I had come to AAS on my own dime several times, always for just a few days. My month-long fellowship in 2016 enabled me to look further afield for signs of Palmer. On my very first day as a fellow, I requested the recently published diary of a young physician whose manuscript is held at Columbia University. In volume one of Alexander Anderson’s New York City Diary, 1793 to 1799, edited by Jane R. Pomeroy (Oak Knoll Press and AAS, 2014), I found evidence for something I had suspected but did not think I would be able to prove: the personal friendship between Palmer and his mentor, John Stewart. Dr. Anderson witnessed Palmer and Stewart walking arm-in-arm into a New York bookstore, cracking jokes and laughing. Thank you, Alexander Anderson, for thinking to note this in your journal; thank you, Jane Pomeroy, for transcribing the diary; thank you, AAS, for publishing it! I already knew Palmer thought highly of Stewart’s ideas; now I knew their relationship was personal.
Serendipitous finds like this occur when one has time to look beyond the immediately obvious entries in the catalog to snoop around in places where one might find something. The best finds of my book came about because fellowships gave me the time to fall into archival rabbit holes, some of which hold real treasure.

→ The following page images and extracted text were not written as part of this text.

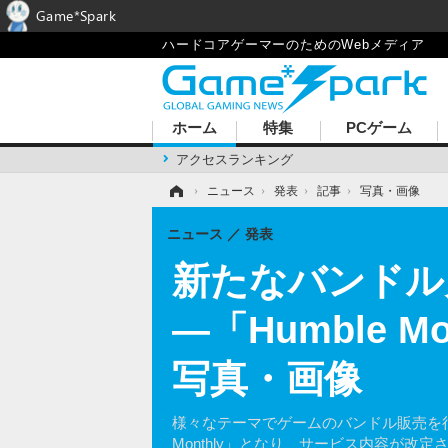
Game*Spark
ハードコアゲーマーのためのWebメディア
ホーム
特集
PCゲーム
アクセスランキング
ホーム
›
ニュース
›
発表
›
記事
›
写真・画像
ニュース
発表
新たなバンドル月
―「Humble 
写真・画像
様々なテーマでゲームのバンドル販売を行っている
Monthly」となり、サービス内容が改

Also very special to me was staying in the Reese House with other scholars in residence, giving presentations on our projects, and informally sharing our finds after a day in the archive. The staff at AAS is magnificent, and I continued to get help with items and images even after my fellowship had ended.

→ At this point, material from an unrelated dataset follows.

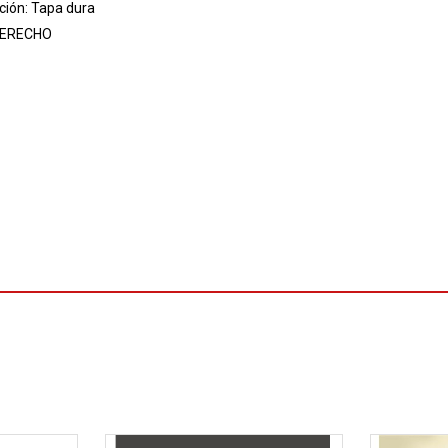
ión: Tapa dura
ERECHO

How might Elihu Palmer’s story resonate for today’s readers?
In writing the book, I came to understand that the new United States was born with divergent impulses. Religious pluralism flourished, but so too did anxiety about the public expression of that diversity. We see some of these tensions still today. The ability to accept, never mind welcome, religious diversity remains a challenge for many, even as the country is irrepressibly diverse. Americans continue to accuse one another of harboring religious beliefs incompatible with patriotism. Palmer’s life story shows how religious freethought developed in tandem with the efforts to contain it. The struggle persists, it waxes and wanes, and it might be with us for a long time.
Palmer reached for creative answers to pressing concerns, such as how to achieve social justice without incurring violence, how to have a shared morality without relying on a shared religion, and how to protect interdependent life on planet Earth. These issues remain relevant today. In a world riven by inequality, political disagreement, racialized violence, and climate change, we need to find common ground amidst our differences. Palmer banked on a transformative psychology, one based on the recognition of a shared fate in an interconnected web of life. His answers may not be ours, but he was asking questions that still await creative solutions, and he did it with a passion and an optimism I find inspiring.

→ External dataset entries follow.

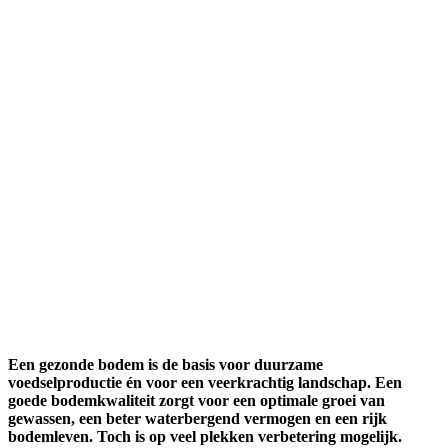
Een gezonde bodem is de basis voor duurzame
voedselproductie én voor een veerkrachtig landschap. Een
goede bodemkwaliteit zorgt voor een optimale groei van
gewassen, een beter waterbergend vermogen en een rijk
bodemleven. Toch is op veel plekken verbetering mogelijk.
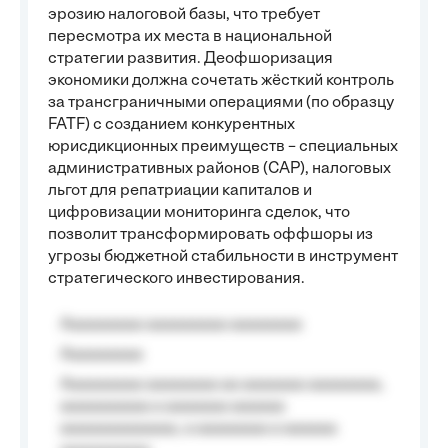
эрозию налоговой базы, что требует
пересмотра их места в национальной
стратегии развития. Деофшоризация
экономики должна сочетать жёсткий контроль
за трансграничными операциями (по образцу
FATF) с созданием конкурентных
юрисдикционных преимуществ – специальных
административных районов (САР), налоговых
льгот для репатриации капиталов и
цифровизации мониторинга сделок, что
позволит трансформировать оффшоры из
угрозы бюджетной стабильности в инструмент
стратегического инвестирования.
Aaaaaaaaa aaaaaaaaa aaaaaaaa
Aaaaaaaaa
Aaaaaaaaa aaaaaaaa aa aaaaaaa aaaaaaaa,
aaaaaaaaaa a aaaaaaa aaaaaa
aaaaaaaaaaaaa, a aaaaaaaa a aaaaaa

What are you currently working on?
My next project is a hybrid of archivally researched family history and memoir. Three generations of my father’s German family experienced displacement due to two world wars and then the country’s political division. I explore what they experienced and how their stories have shaped my own sense of belonging and home. I’m learning how to write in a more personal and—dare I say it?—literary manner, and I’ve been studying twentieth-century German history, historical memory, and how memoir can serve as a lens onto the past. It’s very engaging work.